Mi3 goes all-in on AI-powered Fast News and CustomerX launches; Capgemini, Coles 360, Salesforce, ThinkNewsBrands back initiatives – and unpack the market challenges coming... fast
Mi3 is meeting the inevitable head-on with Fast News, an AI-powered news service launching next week. It means editors can remain focused on hard, shoe leather, original stories while the machines help crunch high-volume transactional news, moves and campaigns faster. ThinkNewsBrands CEO Vanessa Lyons unpacks why she’s backing the model commercially, while Salesforce’s Leandro Perez outlines the watchouts – and massive gains – generative AI now presents for marketers. He says the challenges and opportunities spawned by generative AI for Mi3 and B2B publishing more broadly are precisely the same as those facing the core industry sectors Mi3 covers for marketers and marketing’s supply chain. On that front, Mi3 this week also launched a new sector-focused newsletter edition: CustomerX. Led by Mi3 tech editor Andrew Birmingham, CustomerX dives deep into the weeds of CX, CRM and personalisation to gauge where customer transformation, capability and investment is headed next. Paul Brooks, GM at CustomerX commercial partner Coles 360 hints at the retail media player's big pushes for next year – off network media buys and closing the attribution loop; while Tracy Gawthorne, marketing chief at fellow sponsor Capgemini, outlines why McDonald’s and Ikea are smashing it in CX and loyalty.
What you need to know:
- Backed commercially by Capgemini, Coles 360, Salesforce and ThinkNewsBrands, Mi3 is launching a generative AI-powered news service, Fast News, and a dedicated CX newsletter, CustomerX.

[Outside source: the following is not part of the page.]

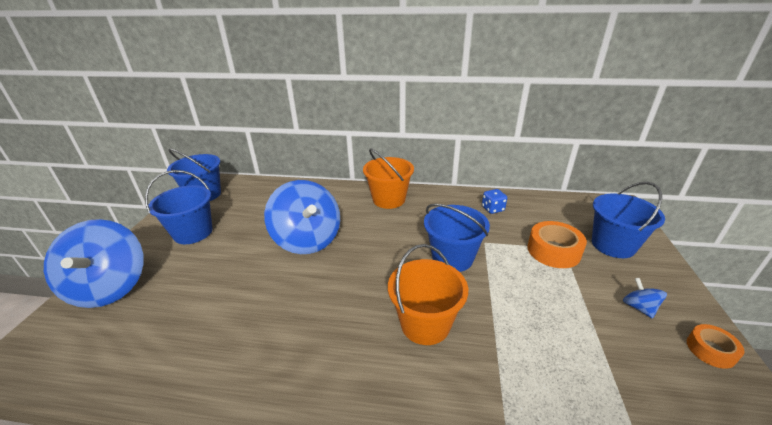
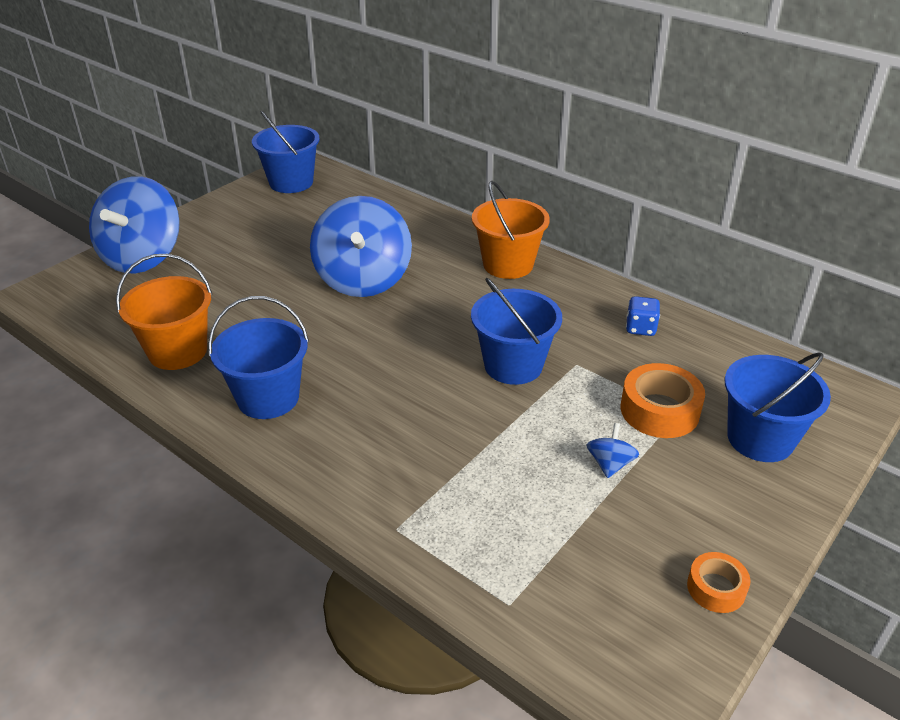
camera: 30 degrees right, 5 degrees up
(193, 233) = (249, 227): blue bucket -> blue bucket (268, 398)
(425, 324) = (408, 416): orange bucket -> orange bucket (178, 351)
(639, 307) = (687, 513): blue spinning top -> blue spinning top (610, 464)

- Fast News is Mi3’s answer to delivering high volumes of daily ‘transactional news’ updates on people and account moves, new campaigns and initiatives.
- It’s 95 per cent automated, but always overseen by editors.
- It means Mi3 journalists can keep delivering original news and analysis – which requires beat-working, in-market conversations and dot-joining – which Gen AI can’t replace. Yet.
- CustomerX is one example of that type of in-depth journalism. Delivered weekly, it focuses squarely on the customer-brand-tech nexus as marketers and the marketing supply chain grapple with a rapidly evolving landscape while increasingly tasked with linking data, functions and systems directly to customer experience and revenue growth.
- Coles 360 is a CustomerX launch partner for precisely that reason, per GM Paul Brooks – who says the retail media business is now entering growth phase in earnest.
- Capgemini APAC Chief Marketing & Communications Officer Tracy Gawthorne sees CMOs under pressure to extract value out of the tech investments made during the 2020-2022 transformation rush – and resulting big changes for the way marketing functions set themselves up.
- But she also sees major opportunities around loyalty and genuinely consistent experience – with Ikea and McDonald’s standouts.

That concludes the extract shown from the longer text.